*** Opening Provided text ***
Imaging are usually used to clarify a difficult clinical situation.
Ultrasonography has been used frequently as a first-line diagnostic
tool because it is safe for the mother and her fetus and it is highly
sensitive and specific for many intraperitoneal events. In the current
study, U/S has been done in whole patients; acute inflammation
of appendex was found in 77.78 % (126 females) in laparoscopic
appendectomy (LA) and was found in 69.23 % (81 females) in open
appendectomy (OA). In a study by Jun Chul et al; acute appendicitis
has been found in 15 (68.2%) patients in the laparoscopic
appendectomies and 28 (71.8%) in the open appendectomies [7].
*** Closing Provided text ***
*** Opening Data provided ***
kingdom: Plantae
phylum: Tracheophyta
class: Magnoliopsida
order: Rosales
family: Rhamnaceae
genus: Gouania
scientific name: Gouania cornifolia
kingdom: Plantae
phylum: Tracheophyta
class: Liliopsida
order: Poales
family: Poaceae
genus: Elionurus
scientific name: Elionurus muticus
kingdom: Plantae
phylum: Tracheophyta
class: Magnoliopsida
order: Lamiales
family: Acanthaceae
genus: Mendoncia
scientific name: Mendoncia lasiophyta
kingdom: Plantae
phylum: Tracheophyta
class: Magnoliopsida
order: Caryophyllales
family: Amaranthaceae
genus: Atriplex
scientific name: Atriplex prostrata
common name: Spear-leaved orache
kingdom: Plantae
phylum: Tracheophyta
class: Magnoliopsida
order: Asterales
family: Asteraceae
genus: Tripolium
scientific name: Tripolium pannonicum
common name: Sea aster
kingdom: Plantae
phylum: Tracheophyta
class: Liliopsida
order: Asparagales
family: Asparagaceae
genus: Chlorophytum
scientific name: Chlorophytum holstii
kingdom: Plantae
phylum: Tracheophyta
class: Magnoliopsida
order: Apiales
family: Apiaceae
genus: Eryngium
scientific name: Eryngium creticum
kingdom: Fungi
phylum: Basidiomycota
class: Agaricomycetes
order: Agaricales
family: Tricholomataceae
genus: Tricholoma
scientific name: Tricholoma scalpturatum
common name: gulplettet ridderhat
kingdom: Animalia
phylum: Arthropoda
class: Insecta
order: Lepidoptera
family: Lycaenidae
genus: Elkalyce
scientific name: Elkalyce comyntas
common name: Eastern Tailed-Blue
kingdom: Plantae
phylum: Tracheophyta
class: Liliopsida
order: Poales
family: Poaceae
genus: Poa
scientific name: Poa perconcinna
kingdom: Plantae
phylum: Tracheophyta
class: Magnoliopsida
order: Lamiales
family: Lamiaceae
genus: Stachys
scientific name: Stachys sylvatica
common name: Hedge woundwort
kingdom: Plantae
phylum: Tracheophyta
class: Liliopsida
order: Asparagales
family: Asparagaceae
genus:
*** Closing Data provided ***
» **Tasks to complete**:
a) Do the following statements agree with the appendectomy passage above? Answer yes or no for each, and quote the words of the passage that decide it.
(i) In the current study, ultrasonography was performed in every patient.
(ii) In the current study, acute inflammation of the appendix was found in 69.23 % of the laparoscopic appendectomy group.
(iii) In the study by Jun Chul et al, 28 patients in the open appendectomies had acute appendicitis.
b) List every percentage figure that appears in the appendectomy passage above.
c) Extend the passage on ultrasonography in appendectomy patients, starting after its final sentence.

» **Answers for this exercise**:
a)
(i) Yes: "U/S has been done in whole patients"
(ii) No: "was found in 77.78 % (126 females) in laparoscopic appendectomy (LA)"
(iii) Yes: "28 (71.8%) in the open appendectomies"

b) 77.78 %, 69.23 %, 68.2%, 71.8%

c)
In last decades, the preferred treatment for acute inflammation
of appendex while pregnancy was open appendectomy. But so
recently laparoscopic appendectomy could be done in pregnant
women with good results for both mother and her fetus [13]. Our
study supported the safety of LA; the outcomes of LA and OA were
the same. Also, many benefits of LA, including good intraoperative
visualization, lesser operative trauma, less manipulation of the
uterus, postoperative hospital stay is shorter and return to work
is faster, which is of more importance in pregnant females [14]. In
the current study, laparoscopic group had rapid return of bowel
function to normal and stay at hospital is shorter.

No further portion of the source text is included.